How many shoes are there in the dataset?

nrow(data)
## [1] 4555

How many brands?

data %>% 
  select(brand) %>%
  unique() %>%
  nrow
## [1] 967

What are these brands?

Make a wordcloud to have a brief overview. The bigger the word is, the more shoes the brand has in this dataset.

df.wc <- data %>% 
  select(brand, price.avg) %>%
  group_by(brand) %>%
  dplyr::summarise(n = n()) %>%
  arrange(desc(n))

wordcloud2(df.wc)

We can see some familiar names, such as the huge Nine West, Puma, etc, though there appears to be just a few UGG shoes in this dataset.

What are the expensive brands?

data %>% 
  group_by(brand) %>%
  dplyr::summarise(price = mean(price.avg, rm.na=true)) %>%
  filter(price > 100) %>%
  arrange(desc(price)) %>%
  top_n(30) %>%
  ggplot(mapping = aes(x=reorder(brand, price), y=price)) + 
    geom_bar(stat = "identity", aes(fill=price)) +
    theme_light() +
    coord_flip() +
    labs(title="Expensive brands", x="Brand", y="Mean Price (USD)")

Top 5 are over $1000, and top 40 are over $500.
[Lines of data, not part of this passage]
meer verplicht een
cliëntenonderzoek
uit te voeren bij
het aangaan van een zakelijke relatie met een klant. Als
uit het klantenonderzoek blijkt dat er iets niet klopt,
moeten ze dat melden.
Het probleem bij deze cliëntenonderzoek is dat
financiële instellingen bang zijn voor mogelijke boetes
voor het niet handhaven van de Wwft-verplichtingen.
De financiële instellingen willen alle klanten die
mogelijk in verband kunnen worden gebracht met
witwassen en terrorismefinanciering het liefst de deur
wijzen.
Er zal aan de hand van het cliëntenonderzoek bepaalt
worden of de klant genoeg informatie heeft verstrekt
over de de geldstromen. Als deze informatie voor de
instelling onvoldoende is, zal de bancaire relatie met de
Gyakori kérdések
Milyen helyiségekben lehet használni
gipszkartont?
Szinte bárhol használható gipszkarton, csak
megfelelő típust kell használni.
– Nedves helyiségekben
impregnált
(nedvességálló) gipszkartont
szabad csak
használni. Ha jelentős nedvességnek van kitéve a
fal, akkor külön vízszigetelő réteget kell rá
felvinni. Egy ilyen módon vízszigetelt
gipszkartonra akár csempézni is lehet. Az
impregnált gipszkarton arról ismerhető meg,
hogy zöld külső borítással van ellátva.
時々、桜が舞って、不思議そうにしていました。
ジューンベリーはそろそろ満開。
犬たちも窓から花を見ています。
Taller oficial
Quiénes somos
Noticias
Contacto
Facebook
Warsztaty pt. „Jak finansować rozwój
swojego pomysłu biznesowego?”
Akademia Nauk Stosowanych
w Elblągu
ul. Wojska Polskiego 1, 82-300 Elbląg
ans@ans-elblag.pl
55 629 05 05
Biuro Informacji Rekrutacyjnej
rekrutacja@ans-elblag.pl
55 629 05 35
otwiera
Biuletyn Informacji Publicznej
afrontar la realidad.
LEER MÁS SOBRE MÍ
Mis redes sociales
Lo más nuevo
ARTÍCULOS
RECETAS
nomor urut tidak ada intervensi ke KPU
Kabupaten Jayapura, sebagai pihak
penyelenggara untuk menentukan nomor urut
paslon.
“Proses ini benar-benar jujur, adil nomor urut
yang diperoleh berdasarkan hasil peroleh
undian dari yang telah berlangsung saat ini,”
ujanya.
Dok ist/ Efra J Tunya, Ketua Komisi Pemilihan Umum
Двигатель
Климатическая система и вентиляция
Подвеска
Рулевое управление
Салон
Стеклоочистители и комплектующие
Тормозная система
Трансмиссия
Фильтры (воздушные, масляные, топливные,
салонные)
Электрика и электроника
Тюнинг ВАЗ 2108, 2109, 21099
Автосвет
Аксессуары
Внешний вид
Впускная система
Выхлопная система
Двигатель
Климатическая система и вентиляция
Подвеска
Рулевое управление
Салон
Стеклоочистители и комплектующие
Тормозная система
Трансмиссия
How about the cheaper ones?

data %>% 
  group_by(brand) %>%
  dplyr::summarise(price = mean(price.avg, rm.na=true)) %>%
  filter(price < 50) %>%
  arrange(desc(price)) %>%
  top_n(-30) %>%
  ggplot(mapping = aes(x=reorder(brand, price), y=price)) + 
    geom_bar(stat = "identity", aes(fill=price)) +
    theme_light() +
    scale_colour_gradient() +
    coord_flip() +
    labs(title="Cheap brands", x="Brand", y="Mean Price (USD)")
## Selecting by price

Kensie has $1 shoes!!!

We just saw the mean price for each brand, but how about the prices for individual shoes?

Plot the distribution of the shoe prices in this dataset.
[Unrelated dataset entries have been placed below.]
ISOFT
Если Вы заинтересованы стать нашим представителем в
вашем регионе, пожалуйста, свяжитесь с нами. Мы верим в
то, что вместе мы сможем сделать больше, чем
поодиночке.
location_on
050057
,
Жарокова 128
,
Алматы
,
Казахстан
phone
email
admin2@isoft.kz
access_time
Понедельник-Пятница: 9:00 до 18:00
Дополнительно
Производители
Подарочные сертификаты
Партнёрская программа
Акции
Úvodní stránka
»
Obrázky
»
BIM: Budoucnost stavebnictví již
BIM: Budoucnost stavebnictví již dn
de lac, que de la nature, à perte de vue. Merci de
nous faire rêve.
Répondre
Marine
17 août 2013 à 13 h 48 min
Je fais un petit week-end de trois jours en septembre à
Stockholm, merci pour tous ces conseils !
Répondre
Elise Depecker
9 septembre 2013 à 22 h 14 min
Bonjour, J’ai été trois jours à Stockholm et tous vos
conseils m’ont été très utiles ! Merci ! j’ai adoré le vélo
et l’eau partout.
plot_ly(data, x = ~price.avg, type = "histogram")

There is a pair of $2000+ shoes. What does it look like? It will be figured out as we further explore the distributions for the brands, rather than the mean prices.
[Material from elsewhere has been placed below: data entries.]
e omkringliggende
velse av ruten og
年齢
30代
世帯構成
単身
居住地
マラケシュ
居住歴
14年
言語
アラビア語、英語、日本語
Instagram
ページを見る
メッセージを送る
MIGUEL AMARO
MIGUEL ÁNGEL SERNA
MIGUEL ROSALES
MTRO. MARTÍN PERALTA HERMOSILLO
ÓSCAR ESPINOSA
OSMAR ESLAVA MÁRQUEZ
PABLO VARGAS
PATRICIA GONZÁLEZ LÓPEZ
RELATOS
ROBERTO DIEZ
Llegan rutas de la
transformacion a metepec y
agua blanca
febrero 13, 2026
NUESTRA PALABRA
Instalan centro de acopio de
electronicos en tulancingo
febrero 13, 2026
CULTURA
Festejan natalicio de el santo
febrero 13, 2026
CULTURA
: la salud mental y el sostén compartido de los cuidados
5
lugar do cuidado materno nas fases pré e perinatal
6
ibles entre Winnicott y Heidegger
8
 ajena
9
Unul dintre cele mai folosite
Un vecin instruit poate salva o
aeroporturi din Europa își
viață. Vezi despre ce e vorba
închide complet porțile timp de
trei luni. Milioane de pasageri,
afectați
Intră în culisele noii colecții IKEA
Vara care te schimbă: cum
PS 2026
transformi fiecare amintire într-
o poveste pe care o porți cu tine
Price distribution for each brand?

data %>%
  plot_ly(x = ~price.avg, y = ~as.character(brand), type = "scatter", alpha = 0.5)
## No scatter mode specifed:
##   Setting the mode to markers
##   Read more about this attribute -> https://plot.ly/r/reference/#scatter-mode
data %>%
  ggplot(aes(x=price.avg, y=as.character(brand))) + geom_point(alpha=0.5)

(Note: Originally plotly was used to create interactive visualizations, but the charts are not showing in html, thus later ggplot was used instead.)

The $2000+ shoes are Gucci. By zooming in and out, some other facts can be revealed, e.g., the prices of Ralph Lauren’s shoes are very spread-out.

Expensive brands prices?

expensive_brands <- data %>% 
  group_by(brand) %>%
  dplyr::summarise(price = mean(price.avg, rm.na=true)) %>%
  filter(price > 100) %>%
  arrange(desc(price)) %>%
  top_n(30)
## Selecting by price
data %>%
  filter(brand %in% expensive_brands$brand) %>%
  ggplot(aes(x=price.avg, y=as.character(brand))) + geom_point(alpha=0.5)

The top brands are indeed expensive, of which the prices range from $230 to $2300.

Expensive brands prices?

cheap_brands <- data %>% 
  group_by(brand) %>%
  dplyr::summarise(price = mean(price.avg, rm.na=true)) %>%
  filter(price < 100) %>%
  arrange(desc(price)) %>%
  top_n(-30)
## Selecting by price
data %>%
  filter(brand %in% cheap_brands$brand) %>%
  ggplot(aes(x=price.avg, y=as.character(brand))) + geom_point(alpha=0.5)

Cheap brands’s prices range from $1 to $14.

What do these expensive or cheap shoes look like?

An interactive visualization based on D3 was made to better display shoes details, including images, color choices, etc. The intended purpose of the d3 vis is not to show a discovered trend, but to support (maybe can also encourage) a user to further explore the dataset.